Ah, turut berduka atas kemurunganmu wahai aku-lirik. Betapa senjangnya: sementara di tempat Oom Goen sana si aku lirik tetap bertahap bersama dengan seorang lainnya (saya bayangkan dia seorang kekasih), abai pada dingin yang mengiris-iris daun kuping.

Irisan keempat:

Di baris-baris selanjutnya dalam “Dingin Tak Tercatat”, si aku lirik semakin membanggakan diri (meskipun wujud kebanggaannya sangat tersamar): Seakan-akan gerimis raib dan cahaya mempermainkan warna. Kalimat ini mulai mendukung pernyataan si aku lirik yang sebelumnya, yaitu meskipun dingin angin di sepanjang sungai mestinya mengusir dia, mereka tetap saja bertahan. Kini, gerimis bahkan seakan raib, seakan tak terasa, dan cahaya yang ada mempermainkan warna. Mestinya, warna yang dipermainkan menghasilkan efek yang menyenangkan, atau setidaknya tidak menambah kemurungan, atau mendukung seakan raibnya gerimis. Sekali lagi, dijelaskan di sini bahkan si aku lirik dan kau lirik tidak terlalu merasakan kesusahan meski dingin luar biasa.

Dari “Kepada P”, saya ingin mengambil empat baris (dua kalimat) sekaligus, yang berbunyi “bayang bulan menambah sunyi malam. tak ada gonggong anjing yang dulu mencoba menyesatkan langkahku dari hangat hitam rambutmu.” Di kalimat pertama terlihat jelas bahwa bayang bulan–apakah yang dimaksud di sini bayang-bayang dari segala hal yang tercipta karena cahaya bulan? ataukah bayangan bulan di atas air? ataukah bulan yang membayang atau terlihat samar-samar karena tertutup sesuatu?–malah menambah kesunyia malam. Bulan atau cahaya minim yang ada hanya membuat malam yang, kalau dirasakan sejak awal puisi tadi, dipenuhi dengan rasa kehilangan kini menjadi semakin sunyi.
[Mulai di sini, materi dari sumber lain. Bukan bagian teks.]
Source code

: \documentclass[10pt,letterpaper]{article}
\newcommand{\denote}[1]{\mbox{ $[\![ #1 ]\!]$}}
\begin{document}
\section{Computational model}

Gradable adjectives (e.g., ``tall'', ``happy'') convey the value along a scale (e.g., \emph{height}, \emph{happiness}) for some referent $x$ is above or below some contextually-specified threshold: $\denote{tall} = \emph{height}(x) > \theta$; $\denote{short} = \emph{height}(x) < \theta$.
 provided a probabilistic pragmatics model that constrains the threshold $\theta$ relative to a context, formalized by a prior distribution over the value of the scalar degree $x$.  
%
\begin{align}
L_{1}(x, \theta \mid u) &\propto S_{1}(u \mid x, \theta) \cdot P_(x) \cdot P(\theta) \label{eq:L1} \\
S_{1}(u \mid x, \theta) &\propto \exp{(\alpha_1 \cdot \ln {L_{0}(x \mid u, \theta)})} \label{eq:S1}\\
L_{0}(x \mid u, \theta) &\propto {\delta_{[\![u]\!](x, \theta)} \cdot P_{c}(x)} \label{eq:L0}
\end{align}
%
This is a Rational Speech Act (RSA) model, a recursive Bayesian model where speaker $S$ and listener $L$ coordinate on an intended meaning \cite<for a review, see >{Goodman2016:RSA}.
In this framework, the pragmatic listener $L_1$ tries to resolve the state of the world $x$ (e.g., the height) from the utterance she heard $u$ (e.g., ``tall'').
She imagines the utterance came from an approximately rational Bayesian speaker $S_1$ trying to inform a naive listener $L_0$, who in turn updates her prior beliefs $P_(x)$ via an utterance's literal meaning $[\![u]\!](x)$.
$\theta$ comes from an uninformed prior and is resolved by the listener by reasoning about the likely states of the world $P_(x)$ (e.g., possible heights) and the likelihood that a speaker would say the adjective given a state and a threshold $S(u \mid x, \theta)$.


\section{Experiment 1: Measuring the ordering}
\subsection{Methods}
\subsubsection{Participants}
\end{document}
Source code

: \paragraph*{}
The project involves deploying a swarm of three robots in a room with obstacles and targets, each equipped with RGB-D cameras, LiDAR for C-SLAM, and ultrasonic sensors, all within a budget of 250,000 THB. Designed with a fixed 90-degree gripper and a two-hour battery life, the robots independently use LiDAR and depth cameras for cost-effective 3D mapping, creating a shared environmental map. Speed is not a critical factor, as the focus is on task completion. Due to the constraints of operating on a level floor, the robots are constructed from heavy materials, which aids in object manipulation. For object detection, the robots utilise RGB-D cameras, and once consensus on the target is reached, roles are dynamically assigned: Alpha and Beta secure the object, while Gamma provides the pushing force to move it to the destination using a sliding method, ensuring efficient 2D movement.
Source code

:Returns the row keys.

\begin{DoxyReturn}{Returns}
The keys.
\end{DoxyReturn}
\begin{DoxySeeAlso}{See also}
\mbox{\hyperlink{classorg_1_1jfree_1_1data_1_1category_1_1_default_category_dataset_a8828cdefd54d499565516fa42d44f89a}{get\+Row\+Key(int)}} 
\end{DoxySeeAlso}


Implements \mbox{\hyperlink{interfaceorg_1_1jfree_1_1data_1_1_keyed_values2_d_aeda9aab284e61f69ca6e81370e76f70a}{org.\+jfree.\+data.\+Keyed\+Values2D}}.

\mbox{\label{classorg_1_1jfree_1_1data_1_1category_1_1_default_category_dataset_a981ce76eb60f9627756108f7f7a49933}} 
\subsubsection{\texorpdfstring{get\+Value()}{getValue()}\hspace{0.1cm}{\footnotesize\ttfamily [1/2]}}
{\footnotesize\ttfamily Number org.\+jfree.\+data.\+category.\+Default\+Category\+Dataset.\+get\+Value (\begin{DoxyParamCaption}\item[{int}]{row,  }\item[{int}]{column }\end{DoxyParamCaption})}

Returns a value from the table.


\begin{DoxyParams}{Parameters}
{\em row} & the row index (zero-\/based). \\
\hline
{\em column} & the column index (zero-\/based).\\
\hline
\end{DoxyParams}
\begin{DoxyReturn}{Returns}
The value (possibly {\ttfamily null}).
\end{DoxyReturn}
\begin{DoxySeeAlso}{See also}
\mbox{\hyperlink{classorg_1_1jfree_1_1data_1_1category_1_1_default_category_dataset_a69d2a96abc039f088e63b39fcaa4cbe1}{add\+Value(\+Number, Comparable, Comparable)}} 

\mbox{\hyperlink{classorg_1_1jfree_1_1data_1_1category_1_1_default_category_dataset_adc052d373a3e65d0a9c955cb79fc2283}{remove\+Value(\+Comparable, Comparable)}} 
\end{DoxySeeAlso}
Ah, kalau sudah sunyi, cahaya pun hanya menambah sunyi. Kalau sedang susah, dikasih hiburan sedikit pun tambah membuat kita merasa bahwa kita sebenarnya sedang kesusahan. Bahkan, di malam yang sunyi ini, “tak ada gonggong anjing yang dulu mencoba menyesatkan langkahku dari hangat hitam rambutmu.” Kalimat ini juga cukup menonjol dalam pembacaan saya, karena, terus terang, saya tidak begitu saja memahami apa yang dimauinya. Ketika saya coba urai, kesan yang muncul adalah: suatu kali, si aku lirik pernah mencoba menikmati “hangat hitam rambutmu.” Penikmatan atas rambut hangat hitam itu seolah sebuah perjalanan yang mempunyai tujuan tertentu. Tapi, lagi enak-enaknya menikmati perjalanan di hangat hitam rambut itu, ada gongggongan anjing yang mengganggunya, yang membuatnya hilang konsentrasi dalam perjalanan tersebut, hingga akhirnya sempat tersesat. Puisi “Kepada P ini ternyata tidak berbelok arah. Dia berjalan lurus: dari kota yang hampa, adanya sesuatu/sesosok yang hilang, dan adanya suasana kesepian, berlanjut terus hingga di titik ini kembali dikuatkan dengan ingatan tentang sesuatu yang pernah ada tapi kini tak ada lagi.

Maka,

Irisan kelima:

ketika aku lirik bertanya “Tuhan kenapa kita bahagia?”, yang dia tanyakan adalah kok bisa ya dalam suasana sedingin ini, setidak nyaman ini, yang dia rasakan hanya bahagia? Ketika membaca puisi ini untuk pertama kalinya dulu, saya cenderung melepaskan pertanyaan ini dari keseluruhan puisi. Saya cenderung kata “kita” di sini mengacu pada aku lirik dan saya sendiri sebagai pembaca. Kayaknya, kegenitan saya lah yang membuat pertanyaan-pertanyaan seperti ini menjadi pertanyaan-pertanyaan eksistensial. Padahal, kini, setelah membaca baris-per-baris, yang terasa adalah, “kita” di sini mengacu kepada si aku lirik dan kamu lirik dalam puisi ini. Siapa kamu liriknya? Ya, tentu saja sosok yang bersama dengan si aku lirik menikmati jalanan ketika suhu dingin luar biasa dan bahkan ada wind-chill di sepanjang sungai yang membuat dingin semakin intens. Jadi, si aku lirik ini sebenarnya mengajak berbicara aku lirik (dan saya pembaca jelata ini hanya seperti orang menguping!): ya Tuhan, kok bisa ya, dingin-dingin kayak begini kita merasa bahagia? (Oh ya, saya sela sebentar, kata “Tuhan” di sini juga–dalam pembacaan saya ini–bukan sapaan kepada tuhan, tapi sebuah ungkapan seru, seperti saat kita bilang “masya allah, kamu ini kok ya repot-repot datang dari Jakarta ke Surabaya cuma untuk ngembalikan buku tulis anakku yang terbawa di kopermu?”) Kembali lagi, kok bisa ya bahagia? Mungkin jawabnya ada pada Jamal Mirdad: “kalau cinta sudah melekat, gula jawa (jadi ter)rasa cokelat.”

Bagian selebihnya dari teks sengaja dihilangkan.